▶ WHAT IS BEING ASKED: Every record should be written out again in full, with no character altered.

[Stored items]
:::

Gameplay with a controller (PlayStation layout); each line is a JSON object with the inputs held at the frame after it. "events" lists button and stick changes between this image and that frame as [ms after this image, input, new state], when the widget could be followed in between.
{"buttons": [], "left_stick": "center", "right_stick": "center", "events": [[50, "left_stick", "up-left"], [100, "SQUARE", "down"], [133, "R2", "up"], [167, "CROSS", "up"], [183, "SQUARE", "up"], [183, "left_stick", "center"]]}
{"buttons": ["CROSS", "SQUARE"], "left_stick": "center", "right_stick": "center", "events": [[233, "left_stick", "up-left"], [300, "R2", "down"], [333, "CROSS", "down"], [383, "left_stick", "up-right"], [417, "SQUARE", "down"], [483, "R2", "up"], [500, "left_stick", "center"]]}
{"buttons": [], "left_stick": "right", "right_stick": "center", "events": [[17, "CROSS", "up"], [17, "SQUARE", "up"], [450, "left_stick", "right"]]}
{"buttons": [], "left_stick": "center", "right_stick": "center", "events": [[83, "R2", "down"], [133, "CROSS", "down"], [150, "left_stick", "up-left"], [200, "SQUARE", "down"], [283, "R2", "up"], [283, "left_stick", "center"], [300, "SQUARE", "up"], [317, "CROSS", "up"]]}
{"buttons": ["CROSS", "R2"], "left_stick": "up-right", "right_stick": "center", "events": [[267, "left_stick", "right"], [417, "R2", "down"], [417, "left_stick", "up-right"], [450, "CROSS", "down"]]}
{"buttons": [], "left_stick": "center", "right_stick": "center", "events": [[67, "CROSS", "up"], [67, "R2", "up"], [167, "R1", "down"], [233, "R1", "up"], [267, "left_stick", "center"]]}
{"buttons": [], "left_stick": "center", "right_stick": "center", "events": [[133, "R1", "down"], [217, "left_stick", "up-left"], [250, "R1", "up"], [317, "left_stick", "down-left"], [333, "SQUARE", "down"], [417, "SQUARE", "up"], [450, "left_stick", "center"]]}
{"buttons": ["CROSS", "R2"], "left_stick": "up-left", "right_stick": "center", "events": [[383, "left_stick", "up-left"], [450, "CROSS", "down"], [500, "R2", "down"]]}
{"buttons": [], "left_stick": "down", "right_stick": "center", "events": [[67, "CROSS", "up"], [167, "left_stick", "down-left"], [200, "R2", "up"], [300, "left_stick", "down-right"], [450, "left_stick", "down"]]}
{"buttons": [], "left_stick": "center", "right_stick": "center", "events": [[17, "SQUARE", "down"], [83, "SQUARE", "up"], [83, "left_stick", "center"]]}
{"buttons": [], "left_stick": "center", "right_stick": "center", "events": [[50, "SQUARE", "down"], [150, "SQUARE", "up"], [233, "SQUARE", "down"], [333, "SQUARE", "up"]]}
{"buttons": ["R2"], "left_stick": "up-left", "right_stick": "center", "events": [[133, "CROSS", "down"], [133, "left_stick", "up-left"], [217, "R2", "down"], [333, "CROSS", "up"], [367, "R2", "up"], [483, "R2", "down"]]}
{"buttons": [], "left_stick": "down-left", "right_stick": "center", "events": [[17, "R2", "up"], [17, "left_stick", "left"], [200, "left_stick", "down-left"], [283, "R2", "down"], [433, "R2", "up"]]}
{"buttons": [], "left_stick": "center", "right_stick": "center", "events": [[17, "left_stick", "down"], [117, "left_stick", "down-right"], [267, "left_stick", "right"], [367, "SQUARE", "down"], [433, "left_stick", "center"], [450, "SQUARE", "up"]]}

:::

▶ TASK SOLUTION:
Gameplay with a controller (PlayStation layout); each line is a JSON object with the inputs held at the frame after it. "events" lists button and stick changes between this image and that frame as [ms after this image, input, new state], when the widget could be followed in between.
{"buttons": [], "left_stick": "center", "right_stick": "center", "events": [[50, "left_stick", "up-left"], [100, "SQUARE", "down"], [133, "R2", "up"], [167, "CROSS", "up"], [183, "SQUARE", "up"], [183, "left_stick", "center"]]}
{"buttons": ["CROSS", "SQUARE"], "left_stick": "center", "right_stick": "center", "events": [[233, "left_stick", "up-left"], [300, "R2", "down"], [333, "CROSS", "down"], [383, "left_stick", "up-right"], [417, "SQUARE", "down"], [483, "R2", "up"], [500, "left_stick", "center"]]}
{"buttons": [], "left_stick": "right", "right_stick": "center", "events": [[17, "CROSS", "up"], [17, "SQUARE", "up"], [450, "left_stick", "right"]]}
{"buttons": [], "left_stick": "center", "right_stick": "center", "events": [[83, "R2", "down"], [133, "CROSS", "down"], [150, "left_stick", "up-left"], [200, "SQUARE", "down"], [283, "R2", "up"], [283, "left_stick", "center"], [300, "SQUARE", "up"], [317, "CROSS", "up"]]}
{"buttons": ["CROSS", "R2"], "left_stick": "up-right", "right_stick": "center", "events": [[267, "left_stick", "right"], [417, "R2", "down"], [417, "left_stick", "up-right"], [450, "CROSS", "down"]]}
{"buttons": [], "left_stick": "center", "right_stick": "center", "events": [[67, "CROSS", "up"], [67, "R2", "up"], [167, "R1", "down"], [233, "R1", "up"], [267, "left_stick", "center"]]}
{"buttons": [], "left_stick": "center", "right_stick": "center", "events": [[133, "R1", "down"], [217, "left_stick", "up-left"], [250, "R1", "up"], [317, "left_stick", "down-left"], [333, "SQUARE", "down"], [417, "SQUARE", "up"], [450, "left_stick", "center"]]}
{"buttons": ["CROSS", "R2"], "left_stick": "up-left", "right_stick": "center", "events": [[383, "left_stick", "up-left"], [450, "CROSS", "down"], [500, "R2", "down"]]}
{"buttons": [], "left_stick": "down", "right_stick": "center", "events": [[67, "CROSS", "up"], [167, "left_stick", "down-left"], [200, "R2", "up"], [300, "left_stick", "down-right"], [450, "left_stick", "down"]]}
{"buttons": [], "left_stick": "center", "right_stick": "center", "events": [[17, "SQUARE", "down"], [83, "SQUARE", "up"], [83, "left_stick", "center"]]}
{"buttons": [], "left_stick": "center", "right_stick": "center", "events": [[50, "SQUARE", "down"], [150, "SQUARE", "up"], [233, "SQUARE", "down"], [333, "SQUARE", "up"]]}
{"buttons": ["R2"], "left_stick": "up-left", "right_stick": "center", "events": [[133, "CROSS", "down"], [133, "left_stick", "up-left"], [217, "R2", "down"], [333, "CROSS", "up"], [367, "R2", "up"], [483, "R2", "down"]]}
{"buttons": [], "left_stick": "down-left", "right_stick": "center", "events": [[17, "R2", "up"], [17, "left_stick", "left"], [200, "left_stick", "down-left"], [283, "R2", "down"], [433, "R2", "up"]]}
{"buttons": [], "left_stick": "center", "right_stick": "center", "events": [[17, "left_stick", "down"], [117, "left_stick", "down-right"], [267, "left_stick", "right"], [367, "SQUARE", "down"], [433, "left_stick", "center"], [450, "SQUARE", "up"]]}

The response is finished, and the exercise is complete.